Erwähnenswert sei aus Sicht von Beiersdorf auch das gute Zusammenspiel mit den Betreibern des Kiosks. "Sie übernehmen nicht nur den Kartenverkauf, sondern kümmern sich um vieles andere mehr", so der Bürgermeister.
"Vor allem nachmittags, wenn Familien mit Kindern kommen, sind wir sehr gut frequentiert. Aber wegen Überfüllung musste bislang niemand abgewiesen werden." In der Vorausschau, dass mehr Besucher insbesondere aus Jesteburg kommen, wurden zwei Wassergymnastikkurse nicht angesetzt. "Sonst hätten einige Bahnen abgetrennt werden müssen." Morgens ab 6.30 Uhr ziehen bereits viele Frühschwimmer ihre Bahnen. Laut Beiersdorf wäre es jedoch zu begrüßen, wenn Gäste, die nicht weit entfernt wohnen, mit dem Fahrrad oder zu Fuß zum Bad kommen. "Das würde die Parkplatzsituation an besonders heißen Tagen entlasten." 

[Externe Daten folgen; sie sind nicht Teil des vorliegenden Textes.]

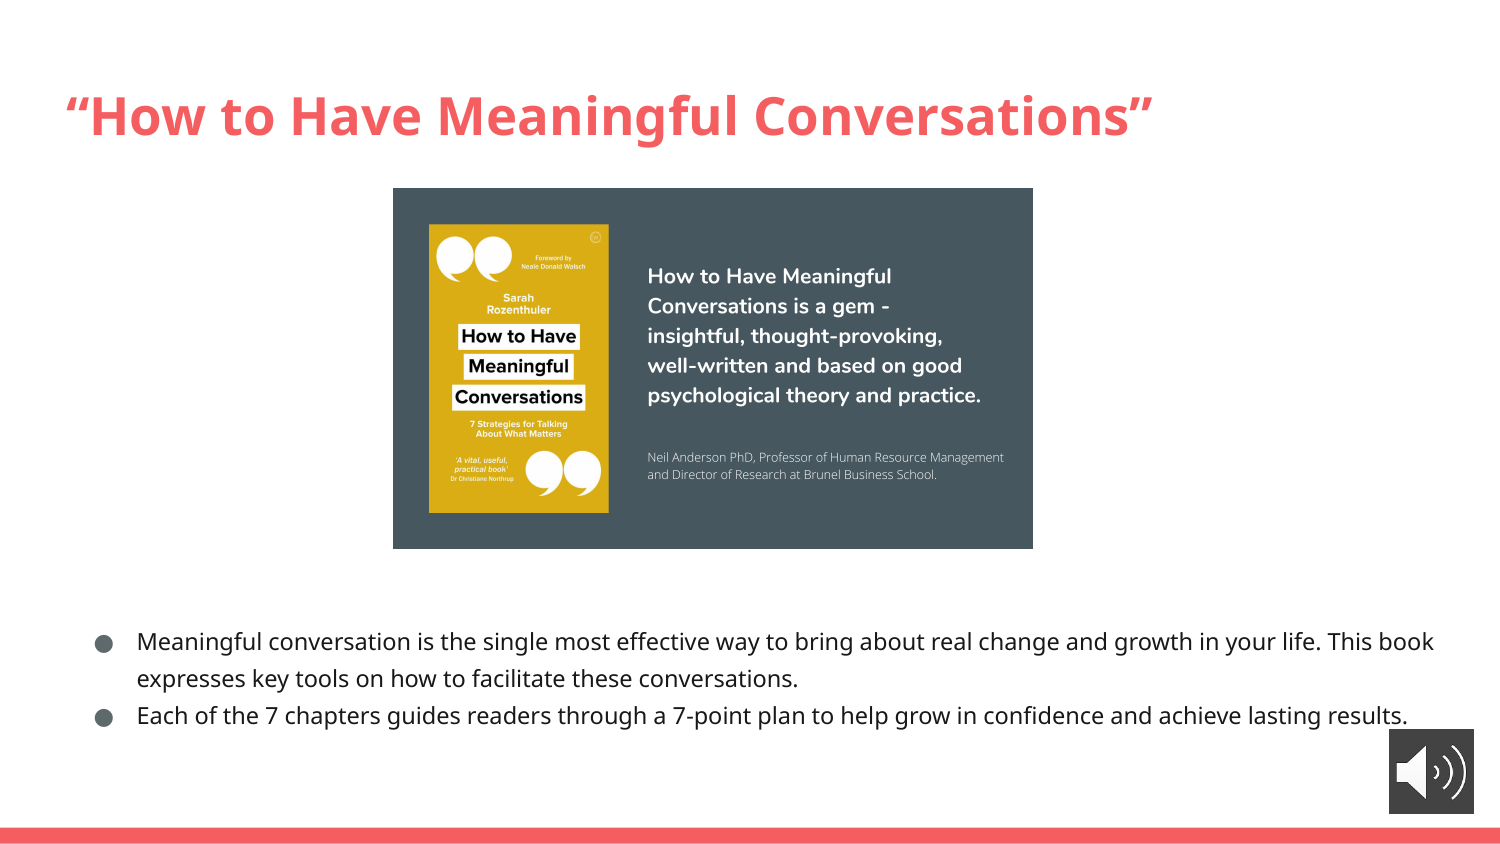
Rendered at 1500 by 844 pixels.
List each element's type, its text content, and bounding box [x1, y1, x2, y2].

title “How to Have Meaningful Conversations” [51, 64, 1449, 167]
picture [393, 188, 1033, 549]
picture [1387, 728, 1475, 816]
list Meaningful conversation is the single most effective way to bring about real change and growth in your life. This book expresses key tools on how to facilitate these conversations. Each of the 7 chapters guides readers through a 7-point plan to help grow in confidence and achieve lasting results. [51, 189, 1449, 750]
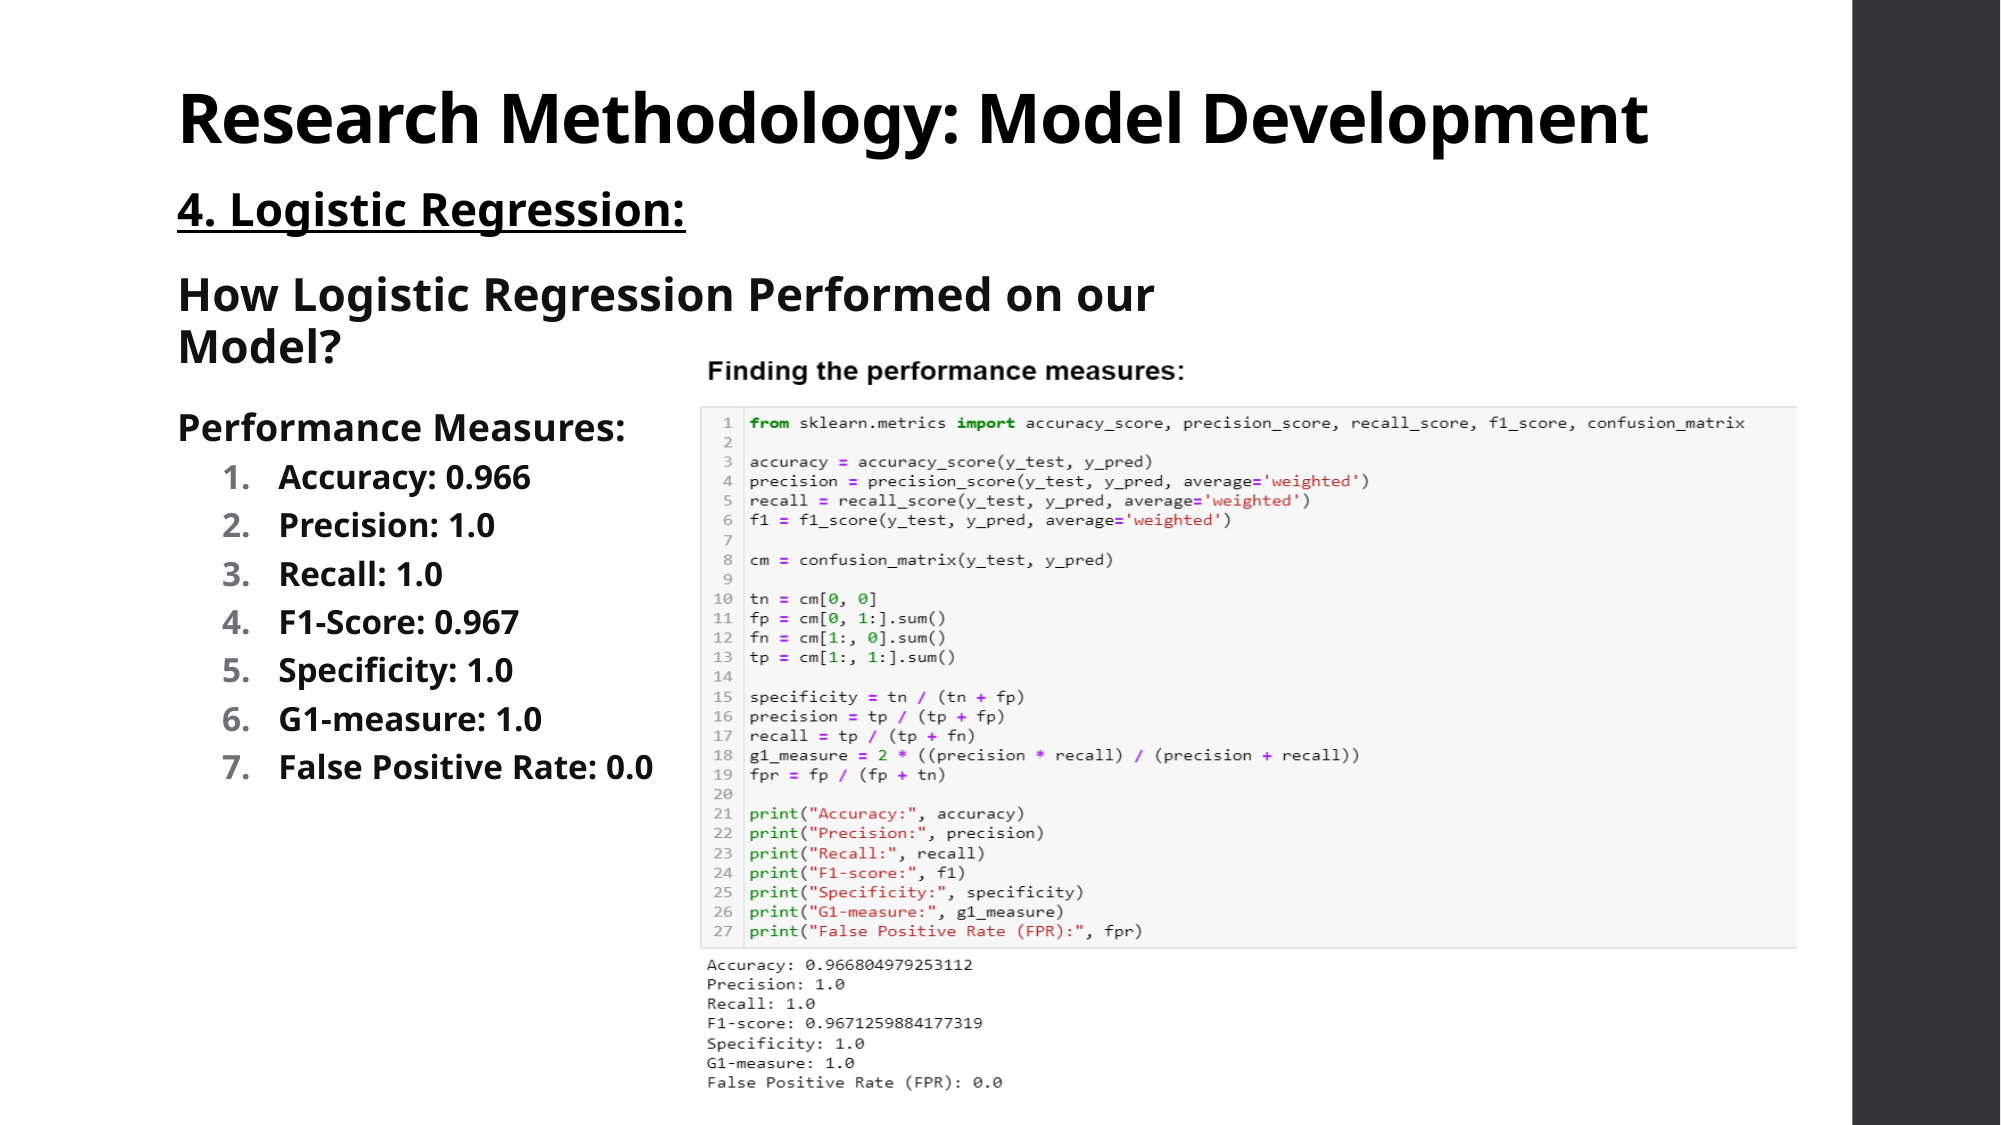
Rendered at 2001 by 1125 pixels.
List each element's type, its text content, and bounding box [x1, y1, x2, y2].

title Research Methodology: Model Development [161, 60, 1797, 167]
list 4. Logistic Regression: How Logistic Regression Performed on our Model? Performance Measures: Accuracy: 0.966 Precision: 1.0 Recall: 1.0 F1-Score: 0.967 Specificity: 1.0 G1-measure: 1.0 False Positive Rate: 0.0 [161, 176, 1217, 1034]
picture [689, 343, 1798, 1108]
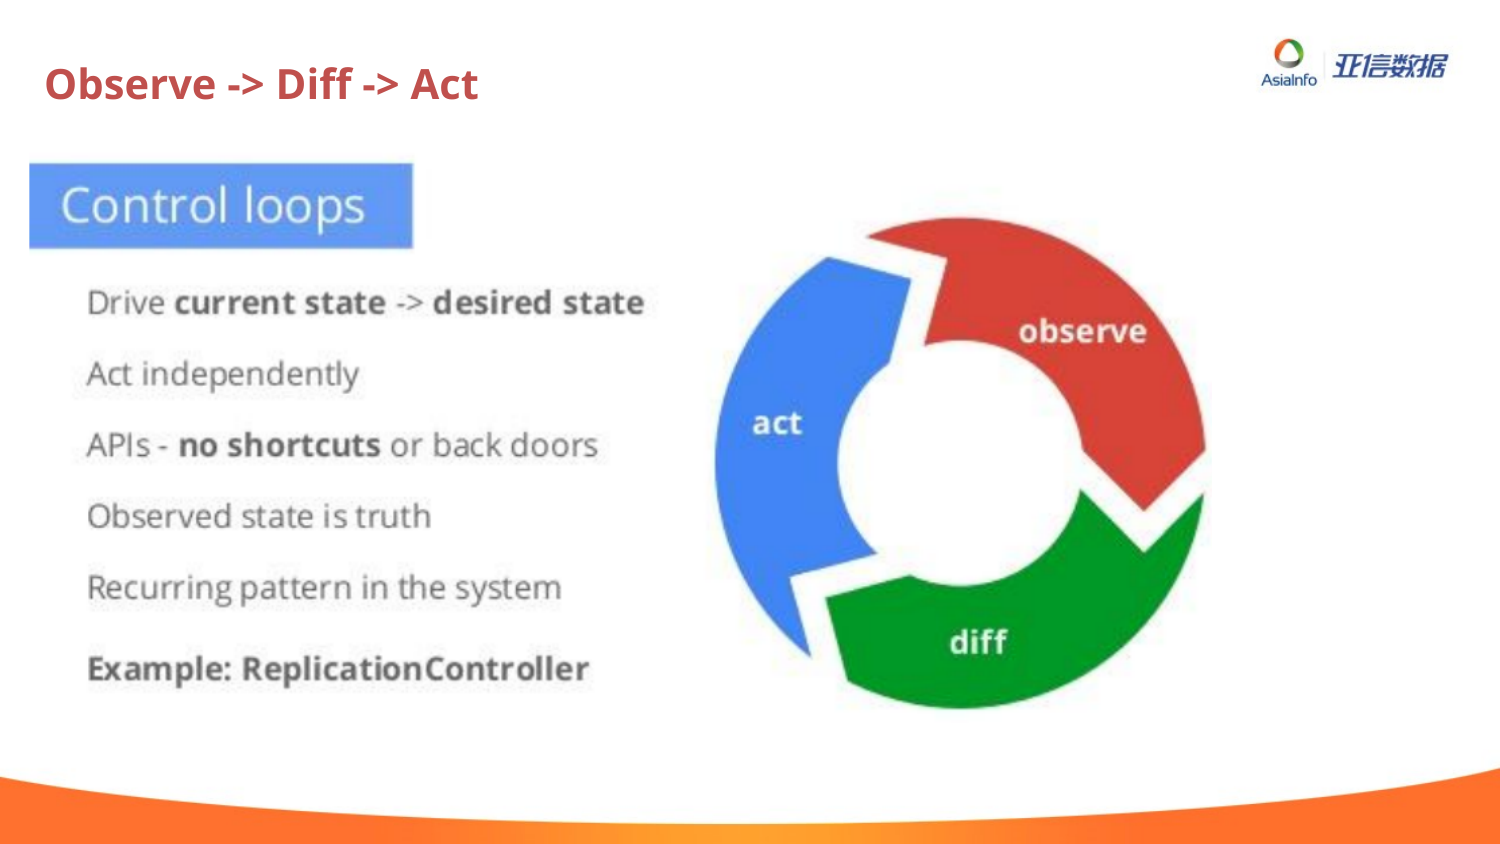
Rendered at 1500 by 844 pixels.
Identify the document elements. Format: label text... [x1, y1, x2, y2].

picture [0, 0, 1500, 844]
title Observe -> Diff -> Act [29, 26, 1477, 116]
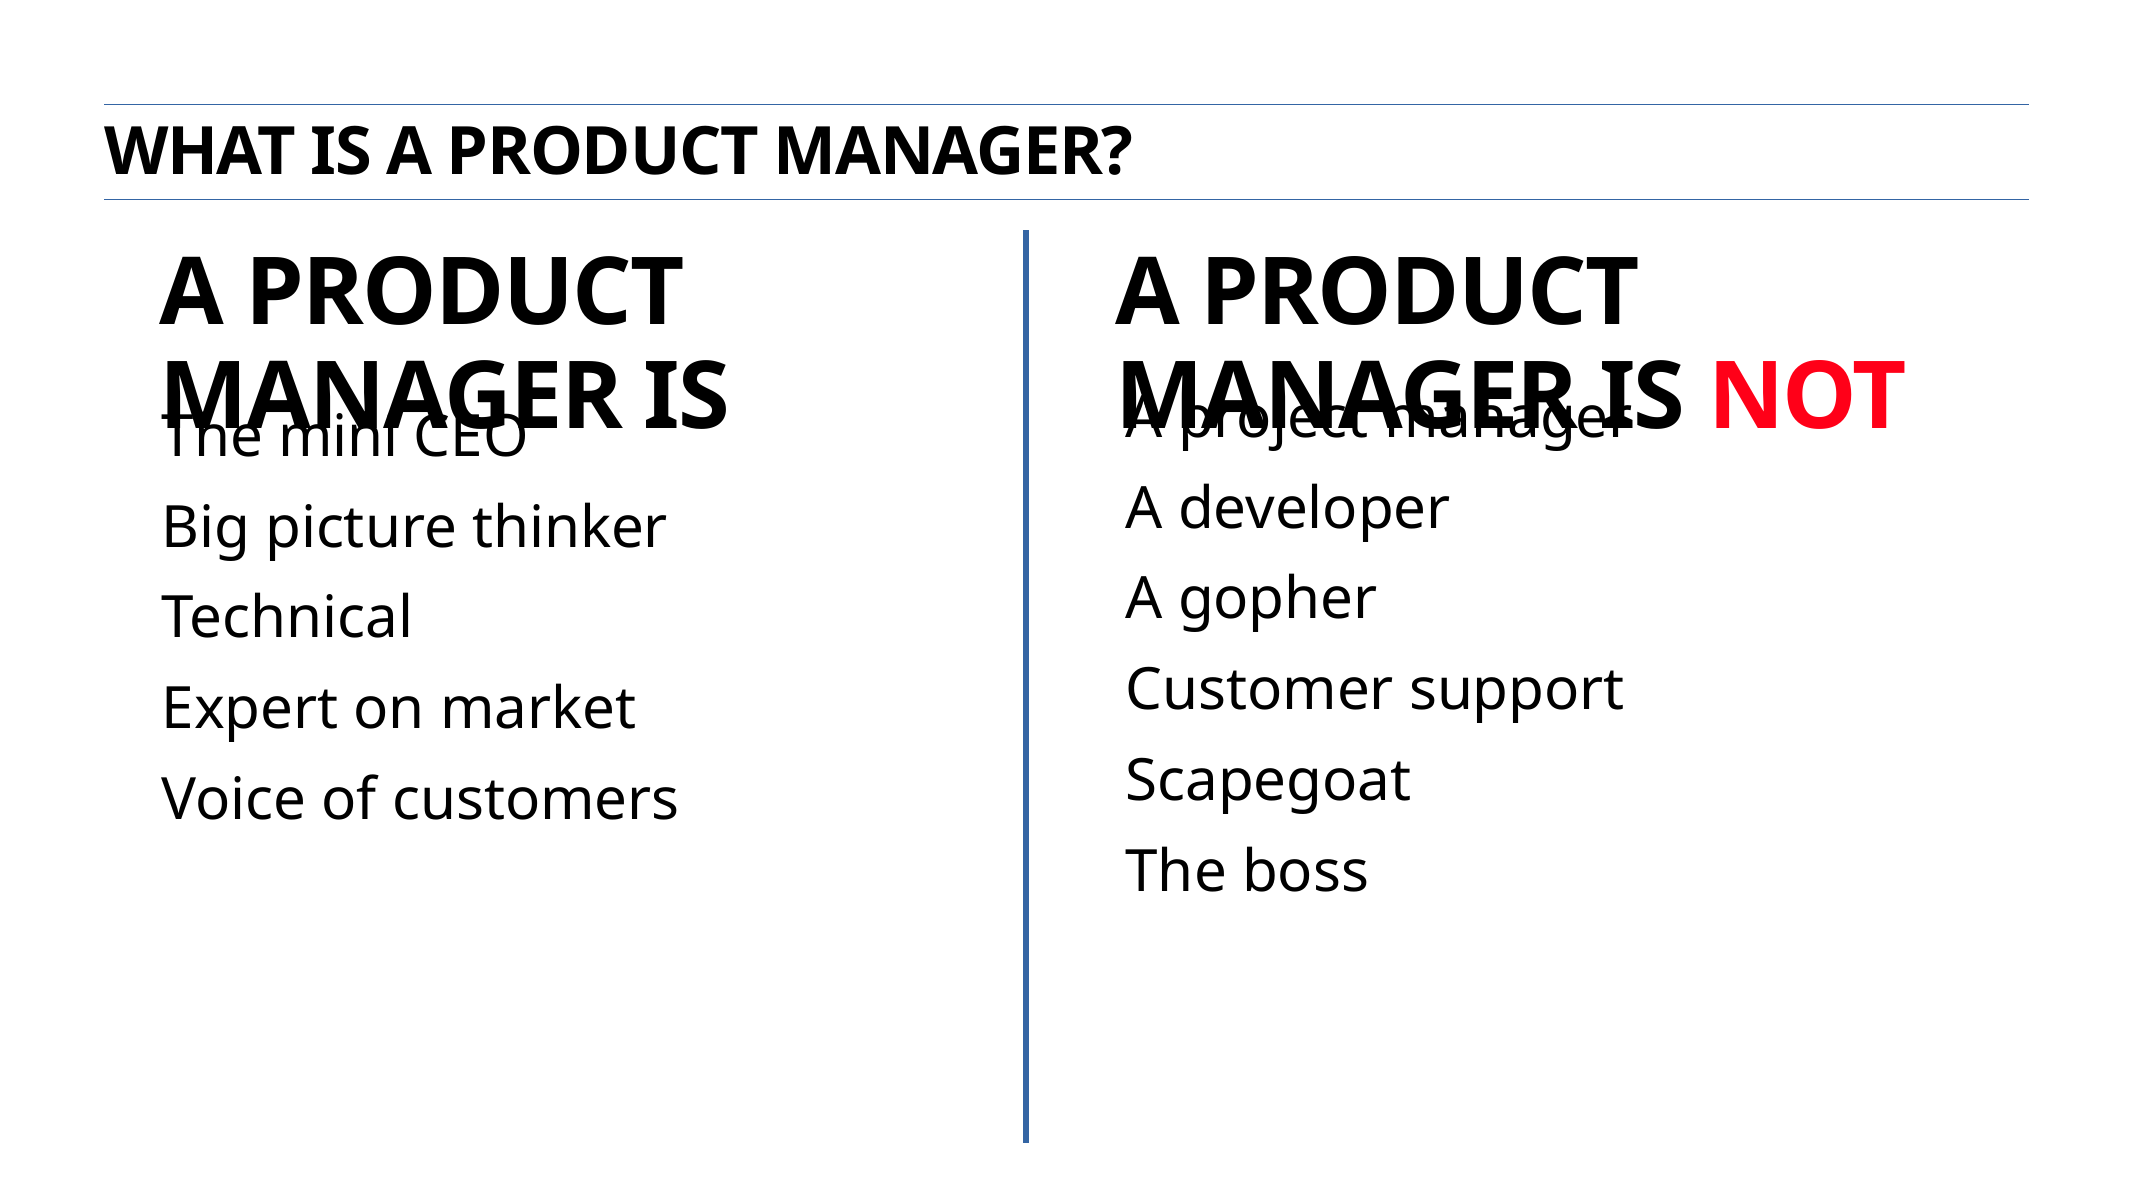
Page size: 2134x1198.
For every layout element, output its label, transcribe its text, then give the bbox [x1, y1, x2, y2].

text_box a product manager is not [1115, 238, 2019, 485]
text_box A project manager A developer A gopher Customer support Scapegoat The boss [1117, 370, 1642, 1003]
text_box what is a product manager? [104, 120, 1371, 192]
text_box The mini CEO Big picture thinker Technical Expert on market Voice of customers [153, 389, 689, 931]
title a product manager is [159, 238, 937, 359]
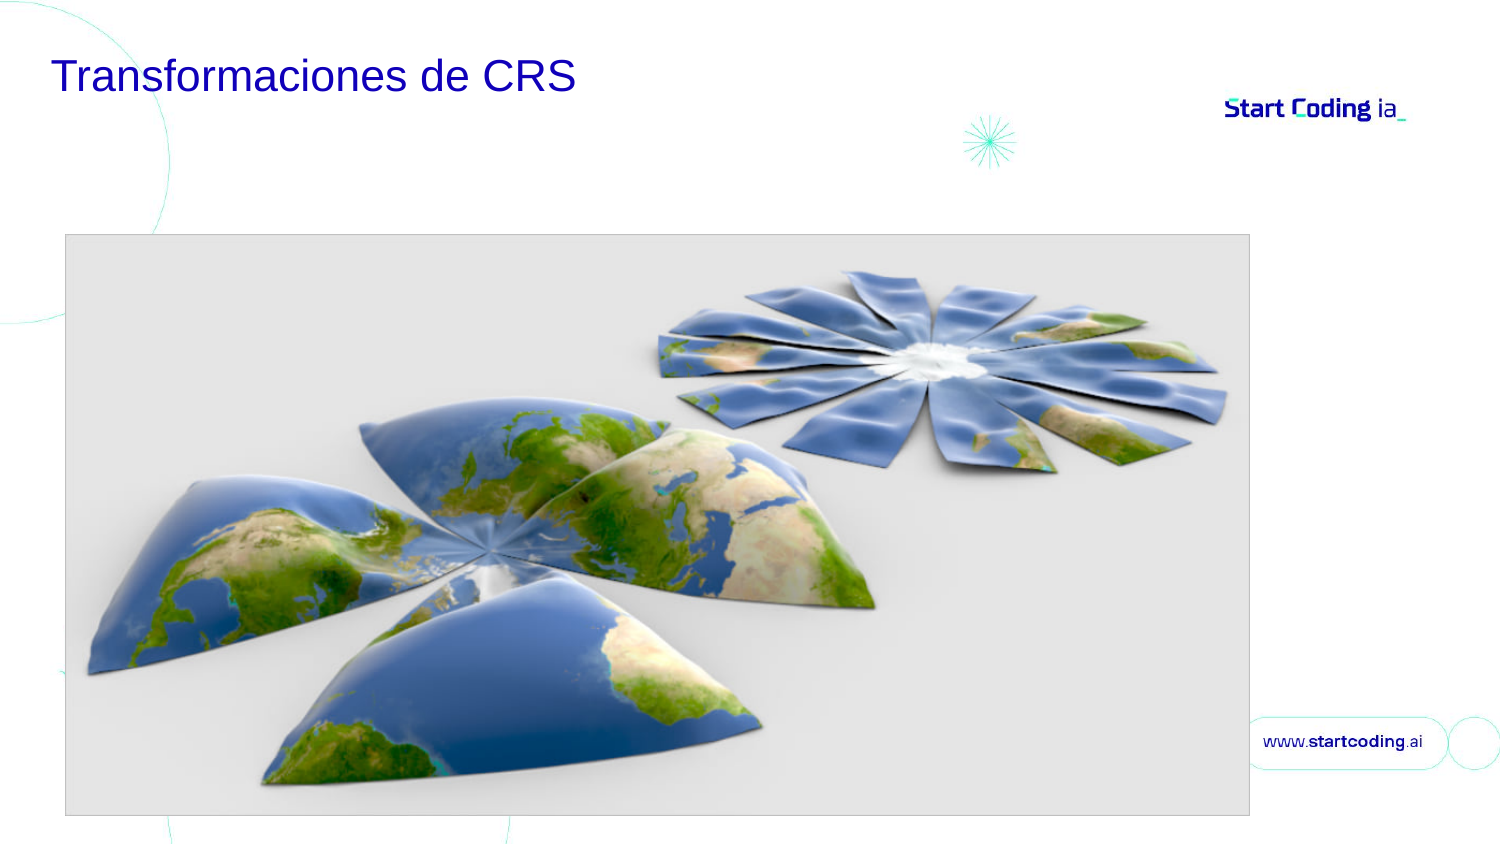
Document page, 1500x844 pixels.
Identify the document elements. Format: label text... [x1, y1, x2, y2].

Aufgrund des bisherigen Wetters hat Bendestorf die Einnahmen des Vorjahresergebnisses fast erreicht. Vielleicht reduziert sich dadurch auch der Zuschuss der Gemeinde. 2017 musste Bendestorf 115.000 Euro zuschießen.
"Ich werde öfter gefragt, ob die Gemeinde das Freibad noch lange erhalten wird", so Beiersdorf. "So lange wir es irgendwie schaffen, soll es bestehen bleiben. Aus diesem Grund versuchen wir auch immer regelmäßige Instandsetzungsarbeiten im Gemeindehaushalt zu berücksichtigen." In diesem Jahr sei es die Ausbesserung einiger Beckenkopfsteine gewesen.

Dauerkarte für Alleinerziehende
Erwachsene zahlen in Bendestorf 3,50 Euro; Kinder und Jugendliche (bis 18 Jahre) sind mit 1,50 Euro dabei. Die Jahreskarte für Erwachsene kostet 60 Euro, die Dauerkarte für Paare 100 Euro. Besonders empfehlenswert ist die Familienkarten für 90 Euro. Sie kostet für Alleinerziehende 60 Euro. Die Zehnerkarte für Erwachsene ist für 30 Euro zu haben (für Kinder werden zehn Euro fällig).
• Mehr Informationen gibt es im Internet unter www.fbf-bendestorf.de

Das einzige Kneippbad in der Region
Besonders stolz sind die Bendestorfer auf ihr Kneippbad. Das Becken ist etwa zwölf Quadratmeter groß und knietief mit Wasser gefüllt. Dabei handelt es sich sogar um echtes Quellwasser.
"Dank einer Sondergenehmigung des Landkreises durften wir eine Quelle in elf Meter Tiefe anzapfen“, sagt Fördervereins-Chef Jörg Ramm. 34.000 Euro hat das Becken gekostet. Davon übernahm die Gemeinde 22.000 Euro. Die restliche Summe hat der Vorsitzende des Freibad-Vereins von zahlreichen Spendern eingesammelt.